You can also look at crime statistics - by looking at sites such as Crime Statistics (https://www.crime-statistics.co.uk/postcode). Be sure to compare this, not just look at one place, otherwise that place will almost certainly look like a war zone.
Lastly, but certainly not least, work - are their good local employment opportunities. A good way to consider this is looking for large local employers such as hospitals. Is Amazon opening up a distribution centre close by? That will create jobs and thus tenant demand.
FUNDAMENTALS CHECKLIST:
1. Demand
2. Transport links
3. Schools
4. Amenities
5. Job options
6 Lower crime levels
ASK AN AGENT - OR THREE
Next, get on the rental section of your chosen property website, put in the type of property that you’re looking at renting out, check the ‘let agreed’ box and start to look through which agent’s names keep popping up as renting places out.
Then pick up the phone, tell them you’re looking at their area as a potential place to invest, you’ve seen they’re doing some great work letting out properties (because who doesn’t like being buttered up a bit), and ask them what sort of areas they’d recommend, what sort of tenants those areas attract. Which areas they’d avoid and super generally, what they’d advise with investing in the area? They’re on
the ground with this stuff. At the same time, head over to The Buy To Let Facebook page and see if you can connect with investor already operating in your target area (Try the search function). Get their feel, asking the same questions. This is what online communities are all about!

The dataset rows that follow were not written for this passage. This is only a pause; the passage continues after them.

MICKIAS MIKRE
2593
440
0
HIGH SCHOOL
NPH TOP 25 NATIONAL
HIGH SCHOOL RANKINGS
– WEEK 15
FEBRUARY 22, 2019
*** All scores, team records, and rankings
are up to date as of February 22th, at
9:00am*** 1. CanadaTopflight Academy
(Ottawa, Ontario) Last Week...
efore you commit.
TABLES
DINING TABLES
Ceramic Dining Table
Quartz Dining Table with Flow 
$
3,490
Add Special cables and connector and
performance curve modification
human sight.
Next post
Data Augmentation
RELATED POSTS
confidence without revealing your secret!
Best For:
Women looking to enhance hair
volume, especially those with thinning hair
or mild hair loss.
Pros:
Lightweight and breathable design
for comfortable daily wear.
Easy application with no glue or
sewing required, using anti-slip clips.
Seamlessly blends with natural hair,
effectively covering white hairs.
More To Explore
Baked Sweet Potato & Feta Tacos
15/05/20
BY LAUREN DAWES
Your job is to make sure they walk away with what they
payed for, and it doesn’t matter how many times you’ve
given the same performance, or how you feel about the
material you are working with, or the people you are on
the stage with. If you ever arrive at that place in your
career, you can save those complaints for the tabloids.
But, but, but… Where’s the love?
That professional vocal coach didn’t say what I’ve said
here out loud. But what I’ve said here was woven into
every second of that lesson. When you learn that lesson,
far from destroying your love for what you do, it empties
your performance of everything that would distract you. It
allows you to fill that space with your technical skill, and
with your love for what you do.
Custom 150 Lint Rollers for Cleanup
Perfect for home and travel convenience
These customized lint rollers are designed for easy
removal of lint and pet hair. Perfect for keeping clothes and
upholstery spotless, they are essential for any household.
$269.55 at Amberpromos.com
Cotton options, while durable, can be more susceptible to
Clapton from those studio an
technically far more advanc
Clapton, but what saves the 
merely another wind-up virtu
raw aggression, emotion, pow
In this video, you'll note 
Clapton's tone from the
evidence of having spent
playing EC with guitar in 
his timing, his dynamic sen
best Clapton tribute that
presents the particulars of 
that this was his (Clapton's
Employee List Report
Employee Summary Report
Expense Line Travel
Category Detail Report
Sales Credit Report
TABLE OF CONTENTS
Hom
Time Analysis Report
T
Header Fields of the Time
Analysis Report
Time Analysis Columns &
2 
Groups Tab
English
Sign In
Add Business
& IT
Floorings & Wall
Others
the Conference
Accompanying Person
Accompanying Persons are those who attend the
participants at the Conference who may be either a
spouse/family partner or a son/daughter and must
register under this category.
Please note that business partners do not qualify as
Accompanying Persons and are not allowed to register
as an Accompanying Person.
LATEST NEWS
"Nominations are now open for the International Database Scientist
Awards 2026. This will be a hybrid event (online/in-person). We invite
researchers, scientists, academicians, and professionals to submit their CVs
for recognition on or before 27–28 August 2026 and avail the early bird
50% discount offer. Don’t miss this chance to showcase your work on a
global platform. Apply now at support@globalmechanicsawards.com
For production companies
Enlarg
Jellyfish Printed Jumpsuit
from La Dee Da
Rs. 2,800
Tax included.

VIEWINGS, VIEWINGS, VIEWINGS
Then we’ve got to get on the ground, once you’ve shortlisted a bunch of potential properties, book a date in where you’ll go up, and schedule your viewings. Viewing slots are usually 15 minutes long, if you organise well (and have a bit of luck with agents’ diaries) you can get numerous in within a day, in various different areas, with time in between you have to change areas, to walk around and get a feel for the area. There’s no exact science here, do you feel horribly unsafe? Is there a pile of needles near enough on the doorstep?

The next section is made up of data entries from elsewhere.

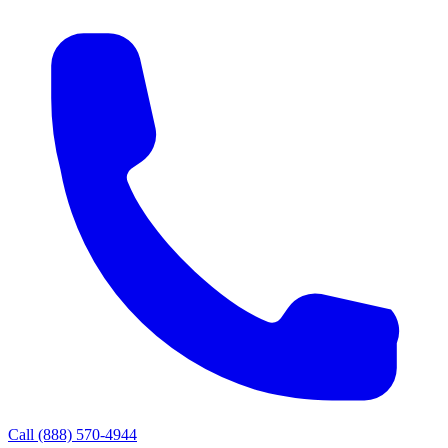
Call
(888) 570-4944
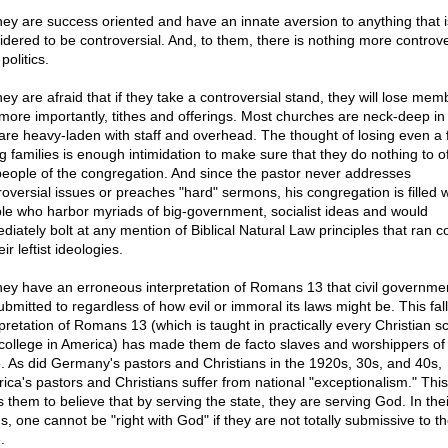
hey are success oriented and have an innate aversion to anything that i
idered to be controversial. And, to them, there is nothing more controve
politics.
hey are afraid that if they take a controversial stand, they will lose mem
more importantly, tithes and offerings. Most churches are neck-deep in
are heavy-laden with staff and overhead. The thought of losing even a
ng families is enough intimidation to make sure that they do nothing to o
people of the congregation. And since the pastor never addresses
roversial issues or preaches "hard" sermons, his congregation is filled w
le who harbor myriads of big-government, socialist ideas and would
diately bolt at any mention of Biblical Natural Law principles that ran c
eir leftist ideologies.
hey have an erroneous interpretation of Romans 13 that civil governme
ubmitted to regardless of how evil or immoral its laws might be. This fal
rpretation of Romans 13 (which is taught in practically every Christian s
college in America) has made them de facto slaves and worshippers of
e. As did Germany's pastors and Christians in the 1920s, 30s, and 40s,
ica's pastors and Christians suffer from national "exceptionalism." This 
s them to believe that by serving the state, they are serving God. In thei
s, one cannot be "right with God" if they are not totally submissive to t
.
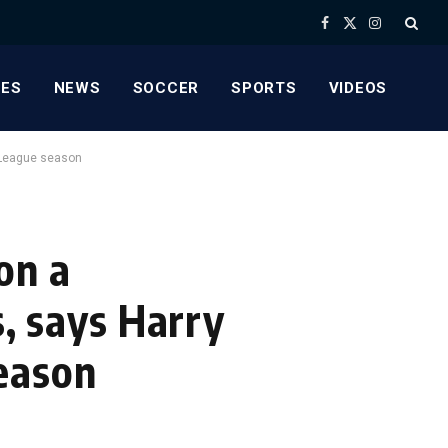
Facebook
X
Instagram
(Twitter)
ES
NEWS
SOCCER
SPORTS
VIDEOS
r League season
on a
s, says Harry
eason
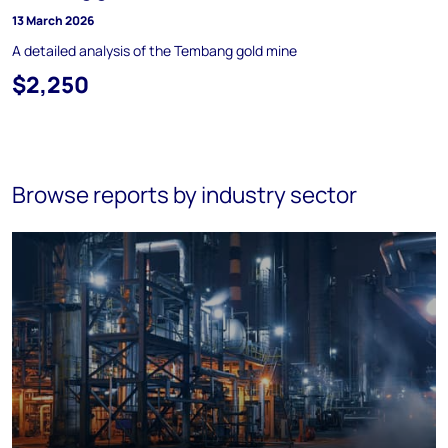
13 March 2026
A detailed analysis of the Tembang gold mine
$2,250
Browse reports by industry sector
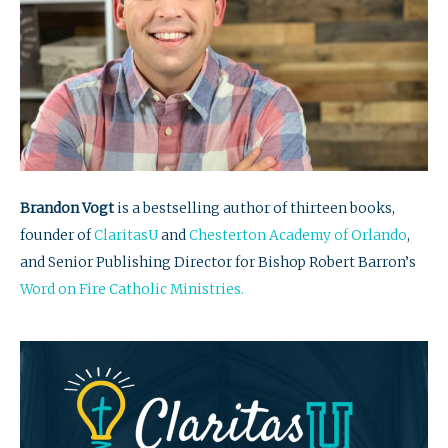
Brandon Vogt
is a bestselling author of thirteen books,
founder of
ClaritasU
and
Chesterton Academy of Orlando
,
and Senior Publishing Director for Bishop Robert Barron’s
Word on Fire Catholic Ministries.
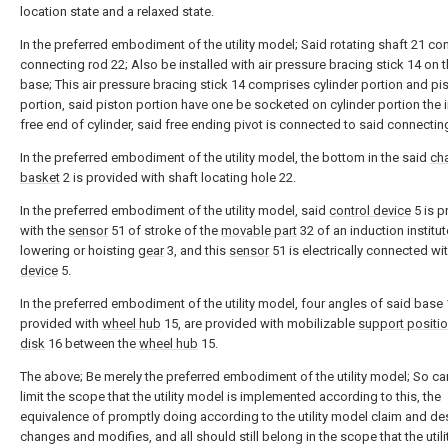
location state and a relaxed state.
In the preferred embodiment of the utility model; Said rotating shaft 21 co
connecting rod 22; Also be installed with air pressure bracing stick 14 on 
base; This air pressure bracing stick 14 comprises cylinder portion and pi
portion, said piston portion have one be socketed on cylinder portion the 
free end of cylinder, said free ending pivot is connected to said connectin
In the preferred embodiment of the utility model, the bottom in the said
ch
basket
2 is provided with shaft locating hole 22.
In the preferred embodiment of the utility model, said
control device
5 is p
with the
sensor
51 of stroke of the
movable part
32 of an induction institut
lowering or hoisting
gear
3, and this
sensor
51 is electrically connected wi
device
5.
In the preferred embodiment of the utility model, four angles of said base 
provided with
wheel hub
15, are provided with mobilizable
support positi
disk
16 between the
wheel hub
15.
The above; Be merely the preferred embodiment of the utility model; So ca
limit the scope that the utility model is implemented according to this, the
equivalence of promptly doing according to the utility model claim and de
changes and modifies, and all should still belong in the scope that the util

The question you’re trying to answer is - will your target tenants want to live there? Not necessarily, would you want to live there?
Every area has good and bad patches, get to grips with where those are in your target area. This could mean you’re back to the drawing board looking at another place on your shortlist, but that’s not necessarily a bad thing. Do the work at the start to make sure your long-term investments work out.
And soon, you’ll have your trusty target area on your journey to world domination!